* [What needs to be done]:
The listing that follows must be retyped exactly, without its pictures.

BEGIN Given material

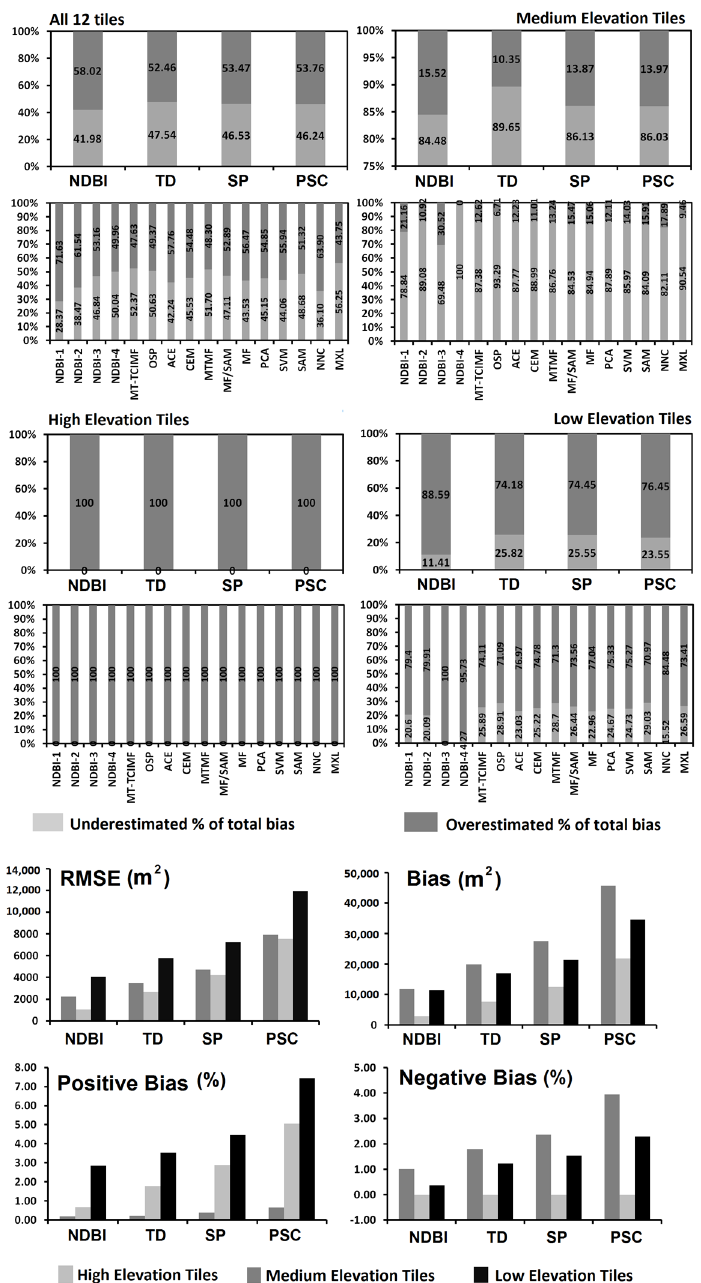
Figure 8. The overall performance of the extraction methods for extracting all the 12 tiles and effect of topographic variation on the accuracy of extracting BIRs, based on misclassified (underestimated or overestimated) area (%). The statistic is depicted for varying topographic tiles separately, i.e., moderate elevation tiles, low elevation tiles and high elevation tiles. The figure also depicts variations of positive bias (m 2 ), negative bias (m 2 ), RMSE (m 2 ) and total bias (m 2 ) for the four feature extraction approaches implemented for blue ice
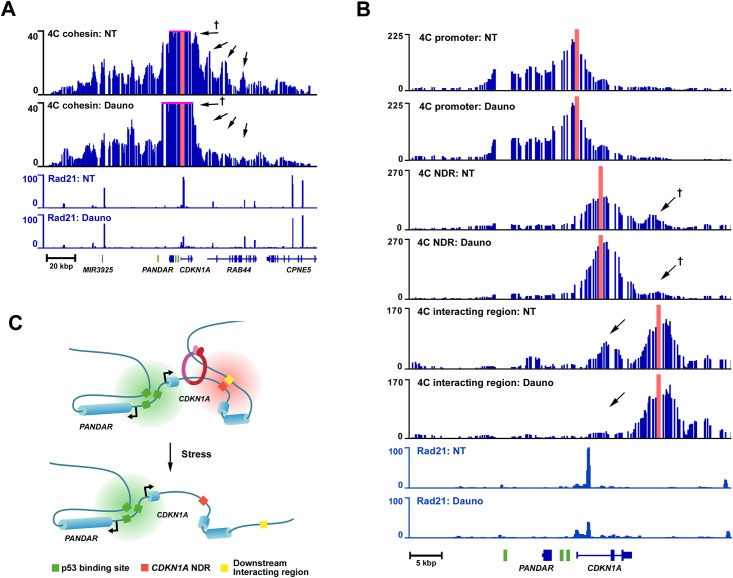
The spatial organization of the CDKN1A locus is remodeled in response to stress.(A) 4C high-resolution interaction map of CDKN1A’s intragenic cohesin site. HCT116 p53+/+ cells were treated (Dauno) or not (NT) with daunorubicin. The 4C cohesin site viewpoint is highlighted in red; Rad21 ChIP-seq tracks are also shown. P53 binding sites are indicated in green in the gene track. (B) 4C high-resolution interaction map of the CDKN1A locus. HCT116 p53+/+ cells were treated (Dauno) or not (NT) with daunorubicin. The 4C tracks for the promoter, nucleosome-depleted region (NDR), and interacting region are presented with their respective viewpoints in red. Rad21 ChIP-seq tracks are also shown. P53 binding sites are shown in green in the gene track. (C) Model of the dynamic spatial organization of the CDKN1A locus in response to stress. (†) Indicates the same 4C peak between (A) and (B).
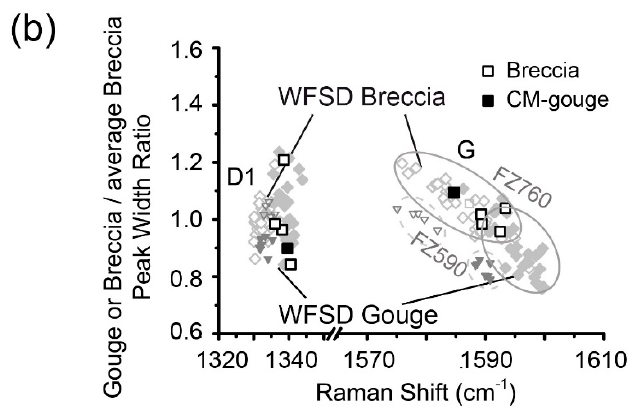
Figure 5. Decomposition of the Raman spectra of the Jiulong trench samples. ( a ) D1/G peak width ratio versus D1/G intensity ratio. The FZ590 and FZ760 results of the WFSD-1 are also included [24,41]. ( b ) G peak width of the CM-bearing gouge over the average breccia peak width versus the G band peak position. The FZ590 and FZ760 results of the WFSD-1 are also included [24,41].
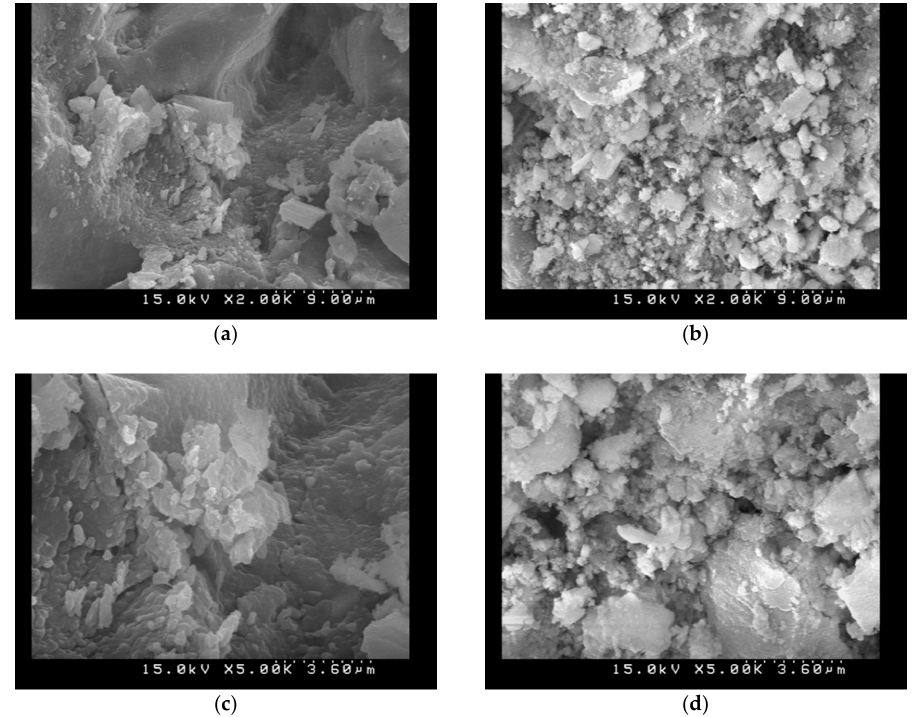
Figure 10. SEM images (S/A = 0.2, L/B = 0.5, P/A = 0.735): ( a ) without carbonation (2000×); ( b ) with carbonation (2000×); ( c ) without carbonation (5000×); and ( d ) with carbonation (5000×).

END Given material

* [Solution to this exercise]:
Figure 8. The overall performance of the extraction methods for extracting all the 12 tiles and effect of topographic variation on the accuracy of extracting BIRs, based on misclassified (underestimated or overestimated) area (%). The statistic is depicted for varying topographic tiles separately, i.e., moderate elevation tiles, low elevation tiles and high elevation tiles. The figure also depicts variations of positive bias (m 2 ), negative bias (m 2 ), RMSE (m 2 ) and total bias (m 2 ) for the four feature extraction approaches implemented for blue ice
The spatial organization of the CDKN1A locus is remodeled in response to stress.(A) 4C high-resolution interaction map of CDKN1A’s intragenic cohesin site. HCT116 p53+/+ cells were treated (Dauno) or not (NT) with daunorubicin. The 4C cohesin site viewpoint is highlighted in red; Rad21 ChIP-seq tracks are also shown. P53 binding sites are indicated in green in the gene track. (B) 4C high-resolution interaction map of the CDKN1A locus. HCT116 p53+/+ cells were treated (Dauno) or not (NT) with daunorubicin. The 4C tracks for the promoter, nucleosome-depleted region (NDR), and interacting region are presented with their respective viewpoints in red. Rad21 ChIP-seq tracks are also shown. P53 binding sites are shown in green in the gene track. (C) Model of the dynamic spatial organization of the CDKN1A locus in response to stress. (†) Indicates the same 4C peak between (A) and (B).
Figure 5. Decomposition of the Raman spectra of the Jiulong trench samples. ( a ) D1/G peak width ratio versus D1/G intensity ratio. The FZ590 and FZ760 results of the WFSD-1 are also included [24,41]. ( b ) G peak width of the CM-bearing gouge over the average breccia peak width versus the G band peak position. The FZ590 and FZ760 results of the WFSD-1 are also included [24,41].
Figure 10. SEM images (S/A = 0.2, L/B = 0.5, P/A = 0.735): ( a ) without carbonation (2000×); ( b ) with carbonation (2000×); ( c ) without carbonation (5000×); and ( d ) with carbonation (5000×).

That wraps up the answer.